#### [Text passage]

= Beginning of Section =

= Nancy-Gay Rotstein =

Canadian poet and novelist

Nancy-Gay Rotstein is a Canadian poet and novelist. In addition to her books of poetry, she is author of the novel Shattering Glass, a story about today's woman trying to balance career and family.

== Biography ==

Nancy-Gay Rotstein was born in Toronto, Ontario. She received a B.A. degree in 1965 and a master's degree in history in 1969 from the University of Toronto. She has a teaching certificate as a history specialist from the Ontario College of Education, University of Toronto. She returned to university to study law and received her LL.B. degree in 1985 and was admitted to the Ontario Bar in 1987.

Her first poetry collection – Through the Eyes of a Woman – was published in 1975, followed by Taking Off, China: Shockwaves, and This Horizon And Beyond: Poems Selected and New.

After graduating from law school, and drawing on her experiences there as a working mother trying to balance career and family, she began writing her novel, Shattering Glass, which was published in 1996.

She was appointed by the Canadian government in 1985 to the board of directors of the Canada Council for the Arts, and reappointed in 1988 for a second term.

During the period of the Free Trade Agreement negotiations between Canada and the United States, she advocated that Canadian ownership of its own publishing industry was essential for the preservation and protection of Canadian cultural identity. A proponent of funding for regional arts organizations, she also urged the development of programs to provide access to major cultural events to less populated areas. Her fellow directors elected her as their representative to the National Library Advisory Board in 1986, on which she served five years. She is a founding Member of the Public Lending Right Commission of Canada, the government agency which oversees payment of royalties to writers for the use of their books in libraries.

She was appointed in 1993 to the six-member board of Telefilm Canada, on which she served for five years.

She is married to Maxwell Rotstein, and has three children.

== Literary work ==

Rotstein began writing poetry as a young child and was first published at the age of 12, when her grandmother Ida Berk submitted (without her knowing it) one of her poems to the national magazine Chatelaine. The editor accepted the poem unaware it was written by a 12-year-old. When the school principal announced the publication of her poem over the school's public address system, she became embarrassed, and from then on wrote her poetry in secret. Many years later her husband accidentally came across a poem she had written and suggested she show her poems to poet Irving Layton who was at York University. Upon submitting a portfolio of her work to Layton she was accepted into his poetry workshop. It was Irving Layton who encouraged her to publish her first book of poetry, Through the Eyes of a Woman.

Published in 1975, Through the Eyes of a Woman garnered attention throughout Canada and officially launched her writing career. The poems in the volume, presented in two sections – "Focusing Outward: Woman and Society"; and "Focusing Inward: Woman and Family" – express a woman's view of the quality of modern life in Canada. The collection went into three printings, its sales considered remarkable for a book of poetry.

= End of Section =

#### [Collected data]
= Beginning of Section =

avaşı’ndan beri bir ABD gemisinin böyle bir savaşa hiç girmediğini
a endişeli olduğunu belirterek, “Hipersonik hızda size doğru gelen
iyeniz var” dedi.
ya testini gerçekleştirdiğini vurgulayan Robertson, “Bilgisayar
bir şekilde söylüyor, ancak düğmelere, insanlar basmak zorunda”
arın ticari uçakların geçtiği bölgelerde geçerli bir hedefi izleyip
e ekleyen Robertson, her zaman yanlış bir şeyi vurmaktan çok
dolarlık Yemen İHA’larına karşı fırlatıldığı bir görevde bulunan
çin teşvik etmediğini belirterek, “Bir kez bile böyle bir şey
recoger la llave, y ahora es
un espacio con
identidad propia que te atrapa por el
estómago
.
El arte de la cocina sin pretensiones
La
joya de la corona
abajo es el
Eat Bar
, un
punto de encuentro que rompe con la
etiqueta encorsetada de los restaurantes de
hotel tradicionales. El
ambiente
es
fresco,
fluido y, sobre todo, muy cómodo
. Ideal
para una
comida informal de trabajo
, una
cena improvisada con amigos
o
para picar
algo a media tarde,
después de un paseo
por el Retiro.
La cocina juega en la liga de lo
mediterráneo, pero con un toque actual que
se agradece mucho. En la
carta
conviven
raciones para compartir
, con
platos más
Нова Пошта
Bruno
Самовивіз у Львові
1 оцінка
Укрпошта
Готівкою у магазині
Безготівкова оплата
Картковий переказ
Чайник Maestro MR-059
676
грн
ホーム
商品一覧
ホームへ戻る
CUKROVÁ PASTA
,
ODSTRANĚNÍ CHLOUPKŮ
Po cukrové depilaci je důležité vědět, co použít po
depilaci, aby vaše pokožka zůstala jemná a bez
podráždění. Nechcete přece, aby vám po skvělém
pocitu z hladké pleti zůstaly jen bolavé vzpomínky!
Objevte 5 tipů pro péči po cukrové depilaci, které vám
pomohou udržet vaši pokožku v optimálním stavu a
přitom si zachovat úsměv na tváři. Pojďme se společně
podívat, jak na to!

= End of Section =

#### [What to do]
Copy the biography of Nancy-Gay Rotstein word for word, starting with "She was appointed by" and going on through "a second term.".

#### [Task response]
She was appointed by the Canadian government in 1985 to the board of directors of the Canada Council for the Arts, and reappointed in 1988 for a second term.